§ TASK DESCRIPTION: What you write must match the records exactly, except for the images, which are left out.

Web document revisions
++++++
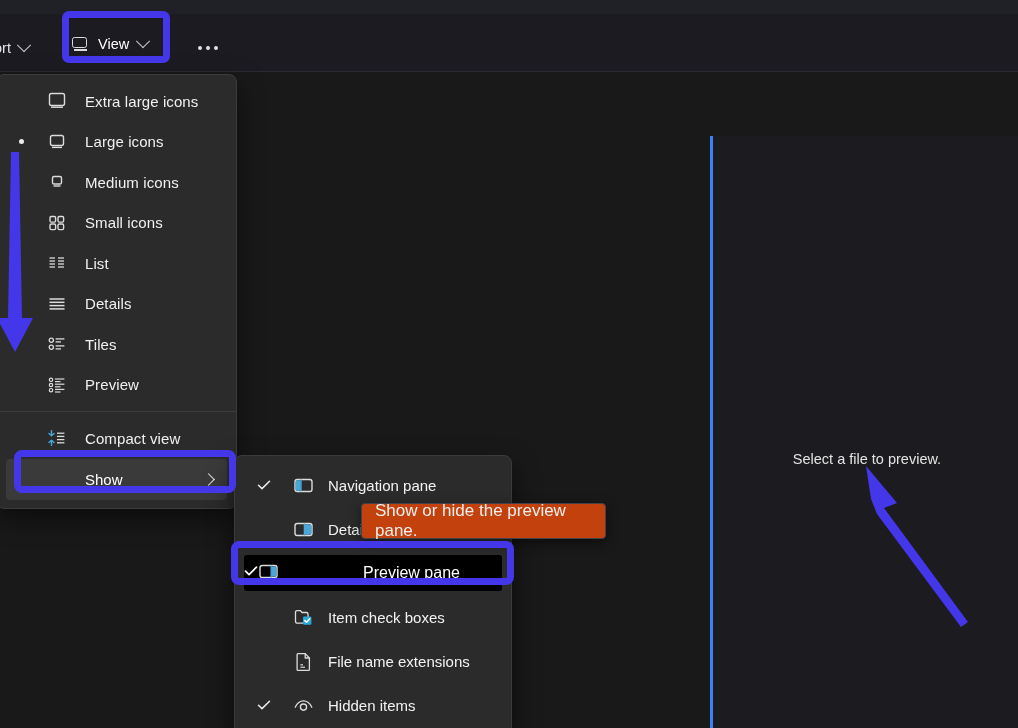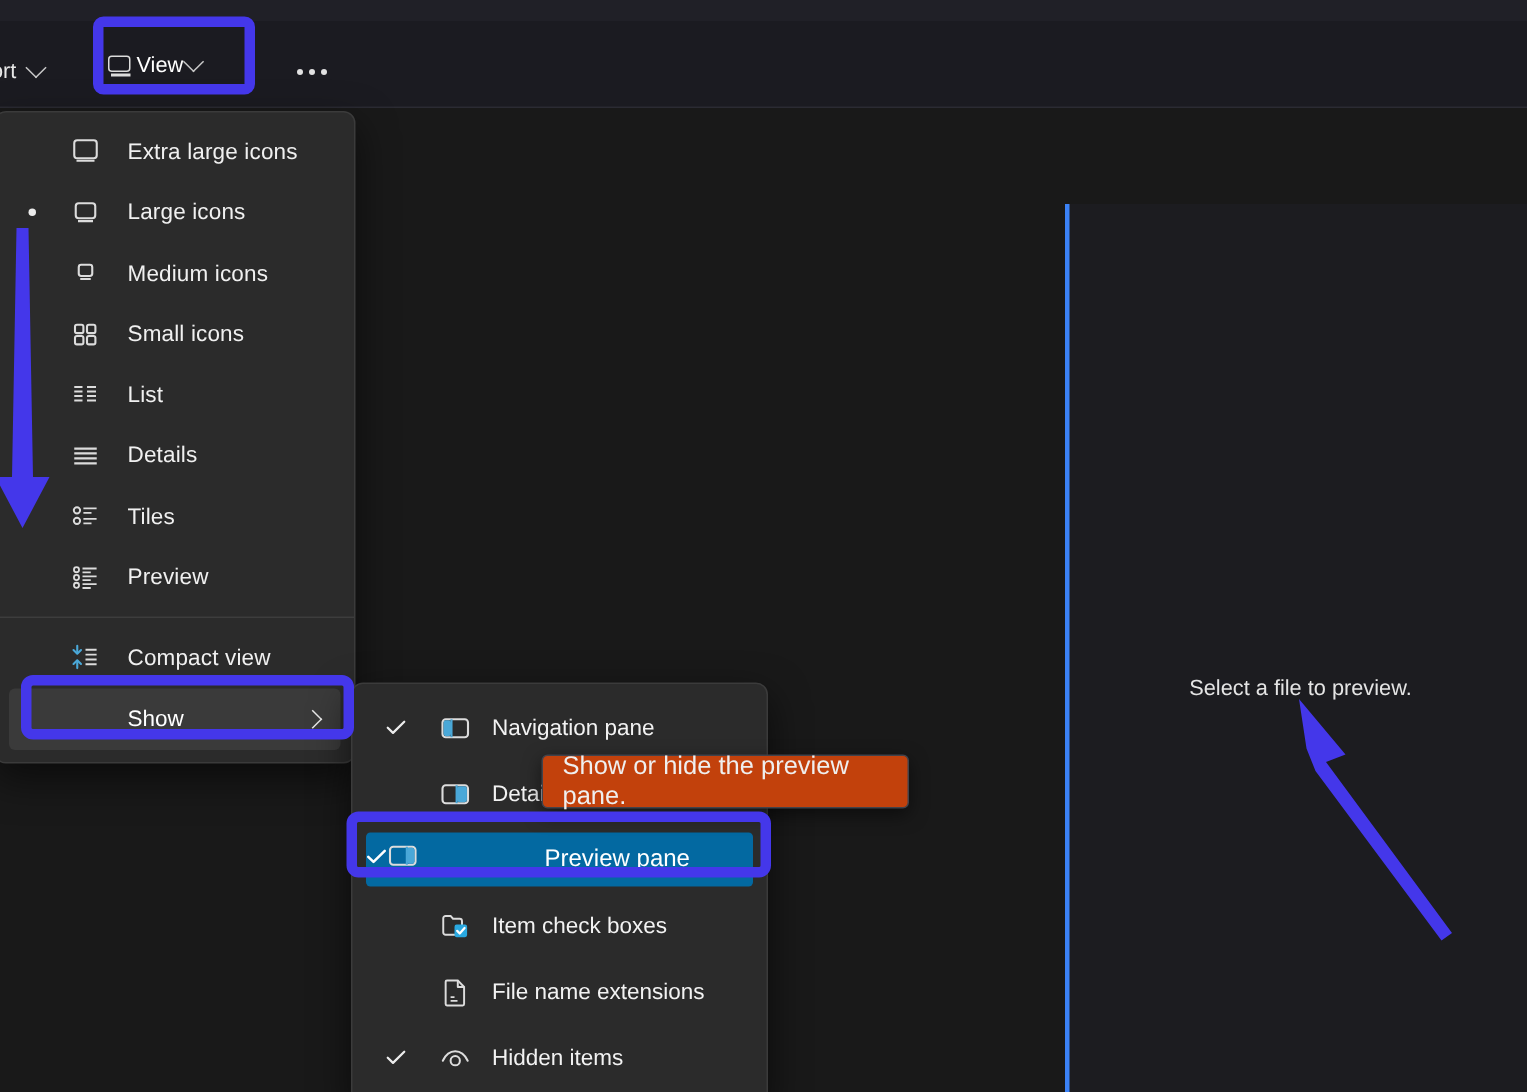--- a/index.html
+++ b/index.html
@@ -41,21 +41,21 @@
   .chev-sm {
     display: inline-block;
     width: 9px; height: 9px;
     border-right: 1.6px solid #c9c9c9;
     border-bottom: 1.6px solid #c9c9c9;
     transform: rotate(45deg) translate(-2px, -2px);
   }
   .tb-view {
     position: absolute;
     left: 72px; top: 22px;
-    display: flex; align-items: center; gap: 2px;
+    display: flex; align-items: center; gap: 9px;
     font-size: 14.5px; color: #ffffff;
   }
   .monitor-ico {
     position: relative;
     width: 17px; height: 14px;
   }
   .monitor-ico .scr {
     position: absolute; left: 0; top: 0;
     width: 15px; height: 11px;
     border: 1.5px solid #dcdcdc;
@@ -242,21 +242,21 @@
   }
   .si .lbl {
     margin-left: 93px;
     font-size: 15px;
     color: #f2f2f2;
   }
   .si-hl {
     position: relative;
     height: 36px;
     margin: 4px 9px;
-    background: #0369a1;
+    background: #000000;
     border-radius: 3px;
     display: flex; align-items: center;
   }
   .si-hl .chk { left: 13px; }
   .si-hl .ico { left: 49px; }
   .si-hl .lbl { margin-left: 84px; }
 
   
   .tooltip {
     position: absolute;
++++++
§ TASK RESPONSE:
--- a/index.html
+++ b/index.html
@@ -41,21 +41,21 @@
   .chev-sm {
     display: inline-block;
     width: 9px; height: 9px;
     border-right: 1.6px solid #c9c9c9;
     border-bottom: 1.6px solid #c9c9c9;
     transform: rotate(45deg) translate(-2px, -2px);
   }
   .tb-view {
     position: absolute;
     left: 72px; top: 22px;
-    display: flex; align-items: center; gap: 2px;
+    display: flex; align-items: center; gap: 9px;
     font-size: 14.5px; color: #ffffff;
   }
   .monitor-ico {
     position: relative;
     width: 17px; height: 14px;
   }
   .monitor-ico .scr {
     position: absolute; left: 0; top: 0;
     width: 15px; height: 11px;
     border: 1.5px solid #dcdcdc;
@@ -242,21 +242,21 @@
   }
   .si .lbl {
     margin-left: 93px;
     font-size: 15px;
     color: #f2f2f2;
   }
   .si-hl {
     position: relative;
     height: 36px;
     margin: 4px 9px;
-    background: #0369a1;
+    background: #000000;
     border-radius: 3px;
     display: flex; align-items: center;
   }
   .si-hl .chk { left: 13px; }
   .si-hl .ico { left: 49px; }
   .si-hl .lbl { margin-left: 84px; }
 
   
   .tooltip {
     position: absolute;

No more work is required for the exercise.